I have not tried this recipe yet, but it looks and sounds delicious. It is from Tasty on Facebook.

 

Here's what you need:
- 4 Tbsp. butter
- 1 medium onion
- 4 carrots
- 4 celery sticks
- 3 cloves garlic
- 1 1/2 lbs cooked turkey
- 64 fl oz chicken broth
- 1 1/2 cup diced parsley
- 2 Tbsp. fresh thyme
- Salt
- Pepper
- 8 oz egg noodles

In a large pot, over medium heat, melt butter, add onion, carrots, celery, garlic, and cook until vegetables are softened, but not brown.

Add turkey, then chicken stock, parsley, thyme, salt, and pepper. Bring liquid to a boil, then simmer for 30 minutes.

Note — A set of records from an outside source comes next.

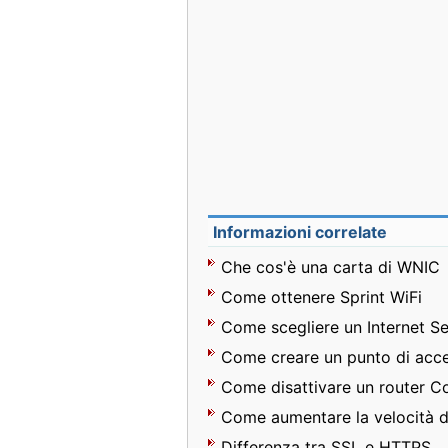
Informazioni correlate
Che cos'è una carta di WNIC
Come ottenere Sprint WiFi
Come scegliere un Internet Se
Come creare un punto di acce
Come disattivare un router 
Come aumentare la velocità d
Differenza tra SSL e HTTPS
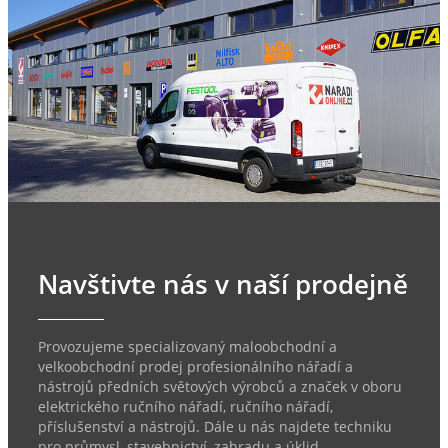
Navštivte nás v naší prodejně
Provozujeme specializovaný maloobchodní a
velkoobchodní prodej profesionálního nářadí a
nástrojů předních světových výrobců a značek v oboru
elektrického ručního nářadí, ručního nářadí,
příslušenství a nástrojů. Dále u nás najdete techniku
pro průmysl, stavebnictví, zahradu a úklid.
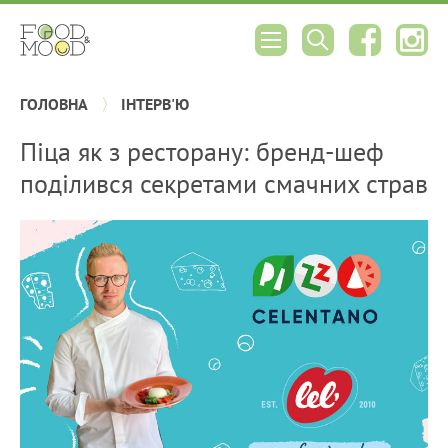
ГОЛОВНА
ІНТЕРВ'Ю
Піца як з ресторану: бренд-шеф
поділився секретами смачних страв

Add egg noodles, and simmer for 10 minutes. Stir occasionally.

Serve hot.

 

Tasty's photo.

Respected Contributor
Posts: 2,874
Registered: ‎12-07-2012
 
Sounds great!  Hope you don't mind me adding my favorite, I make it every year.  Sometimes I'm lazy and just use chicken/turkey broth and pick the meat off the carcass instead of doing the whole boiling thing.  Note:  this is not lo-calorie or healthy, but sinfully delicious!  LOL
 
After-Thanksgiving-Turkey-Soup
 
TIME: Prep: 15 min. Cook: 2-1/2 hours + cooling
MAKES: 16 servings
Ingredients
  • 1 leftover turkey carcass (from a 12- to 14-pound turkey)
  • 3 medium onions, chopped
  • 2 large carrots, diced
  • 2 celery ribs, diced
  • 1 cup butter, cubed
  • 1 cup all-purpose flour
  • 2 cups half-and-half cream
  • 1 cup uncooked long grain rice
  • 2 teaspoons salt
  • 1 teaspoon chicken bouillon granules
  • 3/4 teaspoon pepper
 
Directions
  1. Place turkey carcass in a soup kettle or Dutch oven and cover with water. Bring to a boil. Reduce heat; cover and simmer for 1 hour. Remove carcass; cool. Set aside 3 qt. broth. Remove turkey from bones and cut into bite-size pieces; set aside.
  2. In a soup kettle or Dutch oven, saute the onions, carrots and celery in butter until tender. Reduce heat; stir in flour until blended. Gradually add 1 qt. of reserved broth. Bring to a boil; cook and stir for 2 minutes or until thickened.
  3. Add cream, rice, salt, bouillon, pepper, remaining broth and reserved turkey. Reduce heat; cover and simmer for 30-35 minutes or until rice is tender. Yield: 16 servings (about 4 quarts).